Robin Brooks , The Portland Vase: The Extraordinary Odyssey of a Mysterious Roman Treasure

Nicky Trump

“Nicholas (the Second, Emperor of All Russias) reads the right wing press and he believes it.”

It’s another characteristically Russian story: Nicholas, in an effort to undermine the constitution he gave Russia to bring down the heat of the 1905 revolution, has thrown his support behind a right wing party, Union of the Russian People — a party, nota bene, organized by “minor government officials”, which is to say, possibly on orders from above. The government of his hand-picked Prime Minister, Stolypin, finances the party, and its various hangers on, to the tune of 3 million rubles a year.
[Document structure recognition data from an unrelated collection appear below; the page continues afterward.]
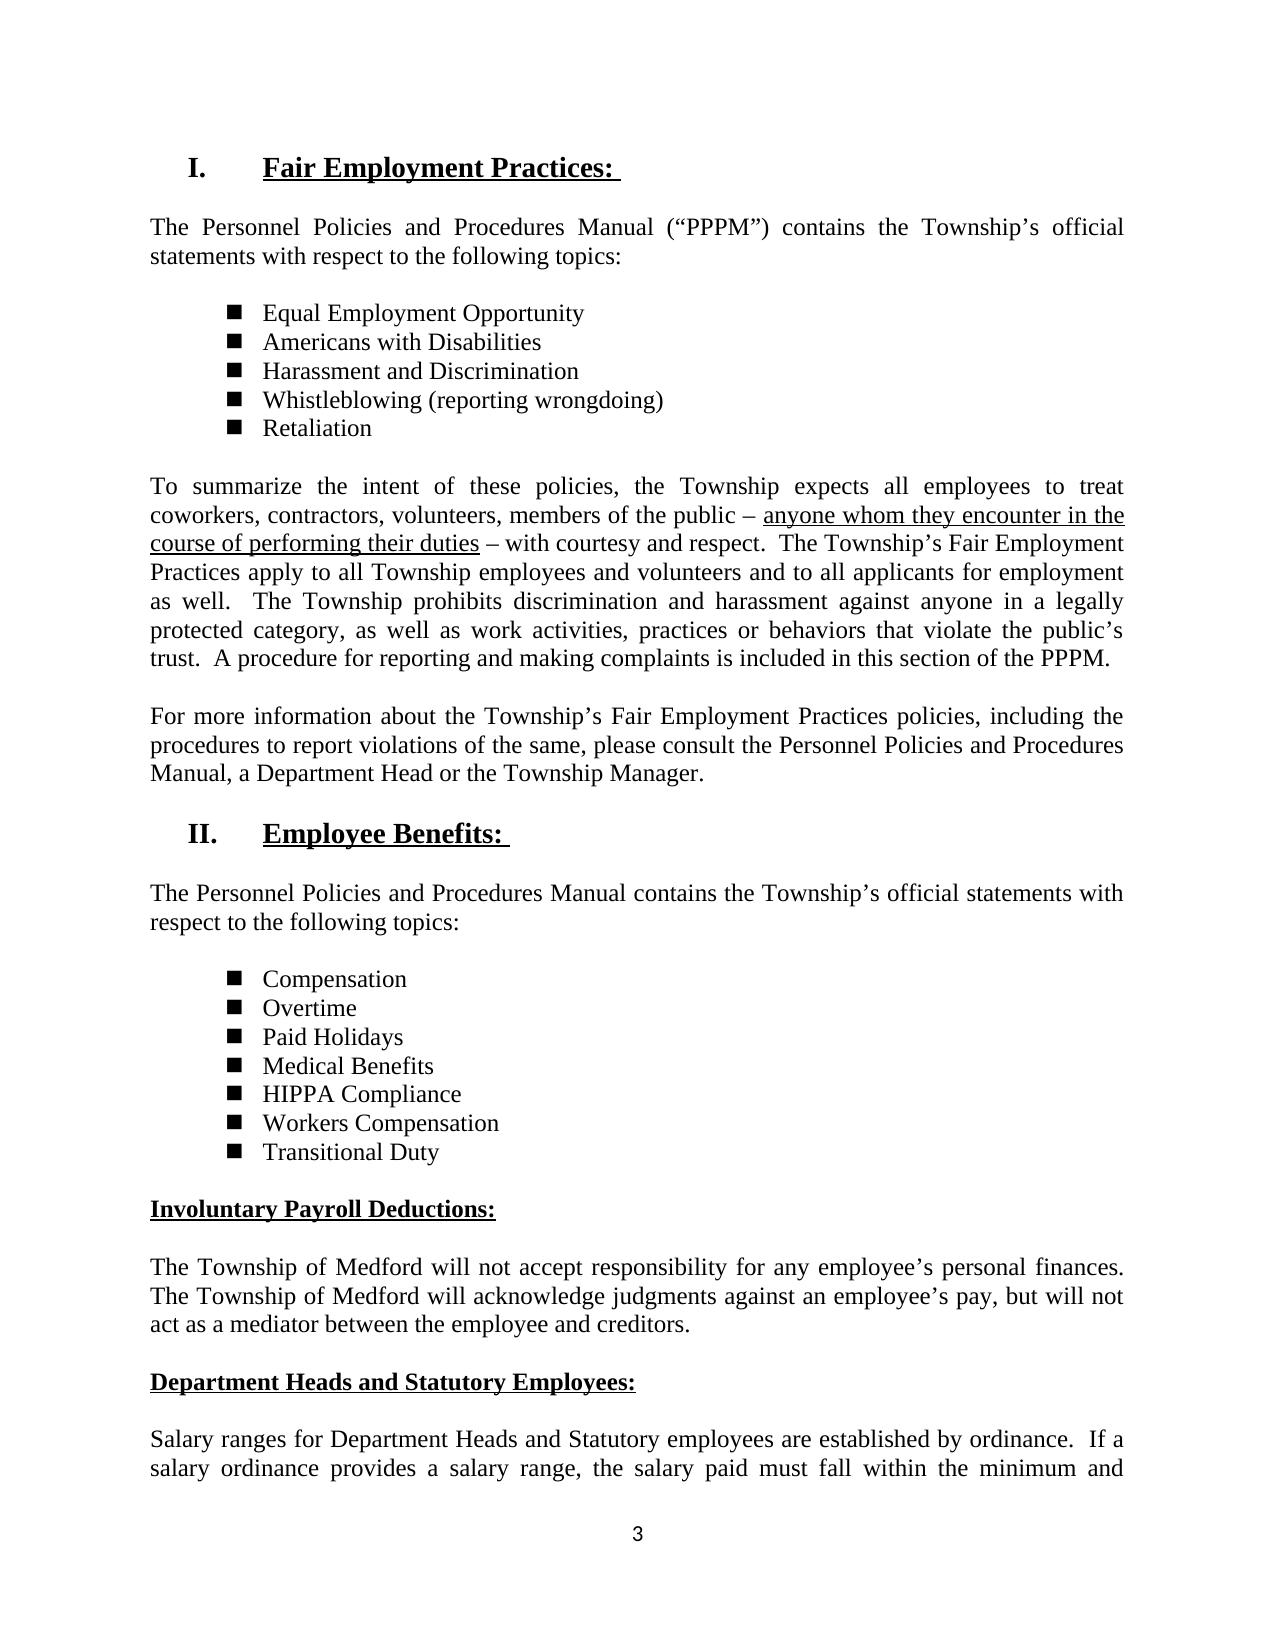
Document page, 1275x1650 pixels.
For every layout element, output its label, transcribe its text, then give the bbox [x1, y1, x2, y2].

text Department Heads and Statutory Employees: [150, 1367, 1125, 1396]
list Workers Compensation [225, 1108, 1125, 1137]
list Fair Employment Practices: [187, 150, 1125, 183]
list Retaliation [225, 413, 1125, 442]
list Compensation [225, 964, 1125, 993]
list HIPPA Compliance [225, 1079, 1125, 1108]
list Paid Holidays [225, 1022, 1125, 1051]
list Whistleblowing (reporting wrongdoing) [225, 385, 1125, 413]
text The Personnel Policies and Procedures Manual (“PPPM”) contains the Township’s official statements with respect to the following topics: [150, 212, 1125, 270]
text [150, 1424, 1125, 1482]
text To summarize the intent of these policies, the Township expects all employees to treat coworkers, contractors, volunteers, members of the public – anyone whom they encounter in the course of performing their duties – with courtesy and respect. The Township’s Fair Employment Practices apply to all Township employees and volunteers and to all applicants for employment as well. The Township prohibits discrimination and harassment against anyone in a legally protected category, as well as work activities, practices or behaviors that violate the public’s trust. A procedure for reporting and making complaints is included in this section of the PPPM. [150, 471, 1125, 672]
list Medical Benefits [225, 1051, 1125, 1079]
list Equal Employment Opportunity [225, 298, 1125, 327]
text Involuntary Payroll Deductions: [150, 1194, 1125, 1223]
text The of Medford will not accept responsibility for any employee’s personal finances. The of Medford will acknowledge judgments against an employee’s pay, but will not act as a mediator between the employee and creditors. [150, 1252, 1125, 1338]
list Employee Benefits: [187, 816, 1125, 849]
list Americans with Disabilities [225, 327, 1125, 356]
text The Personnel Policies and Procedures Manual contains the Township’s official statements with respect to the following topics: [150, 878, 1125, 936]
text For more information about the Township’s Fair Employment Practices policies, including the procedures to report violations of the same, please consult the Personnel Policies and Procedures Manual, a Department Head or the Township Manager. [150, 701, 1125, 787]
list Transitional Duty [225, 1137, 1125, 1166]
list Overtime [225, 993, 1125, 1022]
list Harassment and Discrimination [225, 356, 1125, 385]
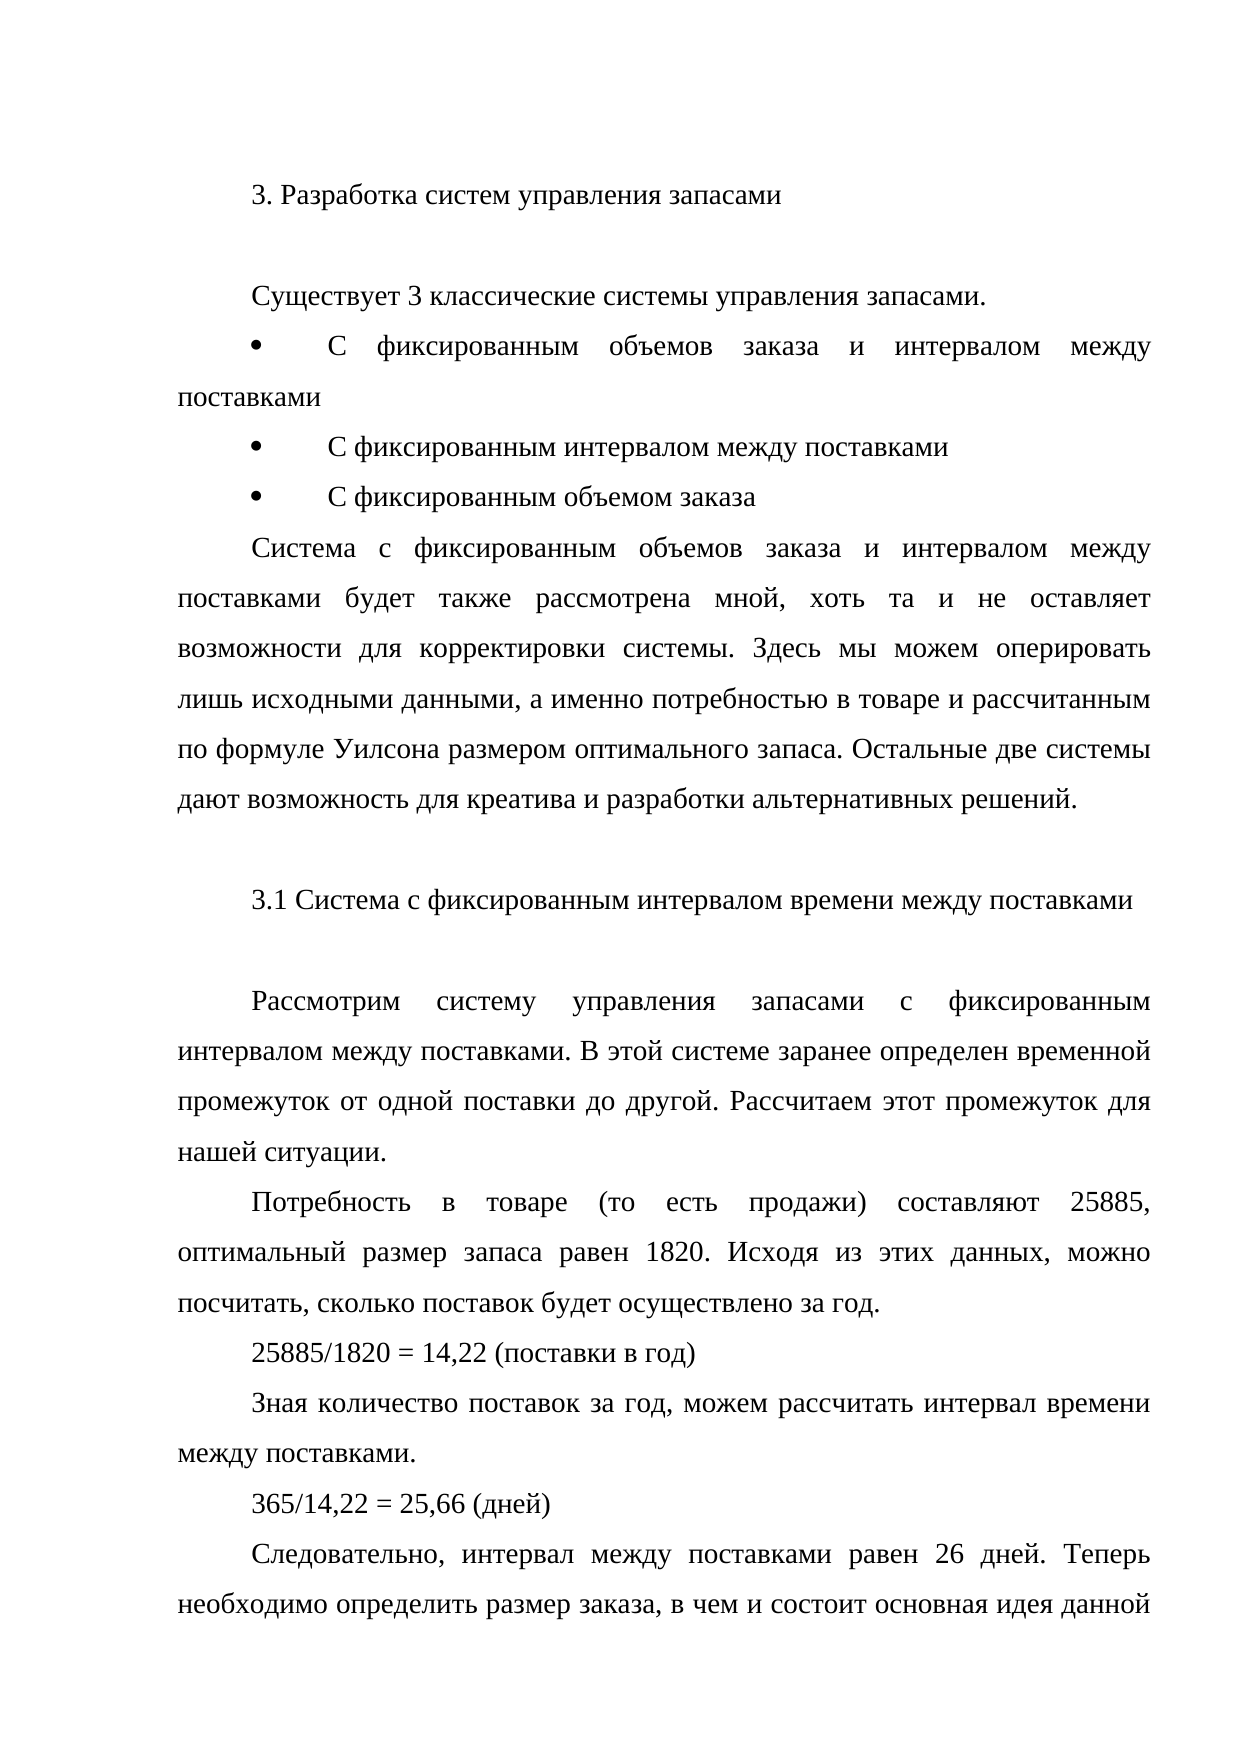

One of the activities of this party is to publish newspapers which rabidly attack all liberal politicians and their views (usually as “Judeo-masonic”). Nicholas reads this press and believes it. He orders his police to investigate the masons and the Jews.

This echoes today: Trump watches Fox TV and believes it. Putin names his party: United Russia.

Mikhail Zygar, The Empire Must Die: Russia’s Revolutionary Collapse, 1900 – 1917

Nonn erubescite, reges

Her wikipedia entry does not give us the vital statistics on Tatyana Troyanos, sadly. Was she really 6 foot 9 as she looks on stage next to her puny male partners? Did she really sport 44FF bra-size, as her voice suggests? Well, listen to her and hear for yourself, she would have had no trouble single-handedly holding up the whole Palais de Justice in Brussels, and putting all of Belgium’s caryatids out to pasture.

This performance of Stravinsky’s Oedipus Rex is surely its best ever, as is the case with almost anything the divine Claudio Abbado ever bothered to record; not only is the music the best, but so is its diction: prima la parola, goddamn it: hear and understand: ego subito pavisco, Iocasta, ego maxime pavisco! Sadly, there is no vision. If you want to see Tatyana sing it, here she is: it might even be a slightly better performance on her part.

But its most wonderful staging ever must be this. Small wonder: the most important artist in it turns out to be neither the conductor (who fails to deliver here his usual fascinating odd-ball wonder); nor the singers (the males are downright boring, Jessye Norman is both good and beautiful, but even she pales next to Tatyana, imho); nor the (really lousy) orchestra; but the choreographer, Julie Taymor. And no wonder: Julie has spent 4 years training in Japan and Java: she understands the magical, divinity-summoning, sympathetic power of theater – which is exactly how the Greeks used it. (Are all “primitive” minds similar? what does that even mean?)

See it. You must. After all, you simply must know how to say in Japanese “Rex peremptor regis est.” This question will be on the midterm exam.*

*Sploiler: Oou no geshunin oou

Lifting the veil on the genesis of great art

Brussels is full of gorgeous large women. As Rubens will tell you, they have rich, generous, ample bodies, powdery, clear, nearly transparent skin, blond feathery hair. They eat in fine restaurants, whispering sweet nothings to their ample boyfriends (“may we spend the next 30 years together eating this delicious food, my love!”)*; but also hold up every imaginable monument. I cannot recall that I have ever been to a city with quite so many caryatids.

The Royal Museum of Fine Arts casts all these wonders in an revealing light. Those gorgeous women? This is the kind of guy who has carved them.

*And boy is it good. Delicate, rich, complex. Belgian sense of feminine beauty has clearly been influenced by their cuisine: their fluffy, eggy mayonnaise; their vegetable-informed, delicately flavored head-cheese; their creamy, sweet beef tartar; their levitating Chantilly cream, lighter than air; and their delicious, gelatinous, trembling pancakes in brandy and butter flambé.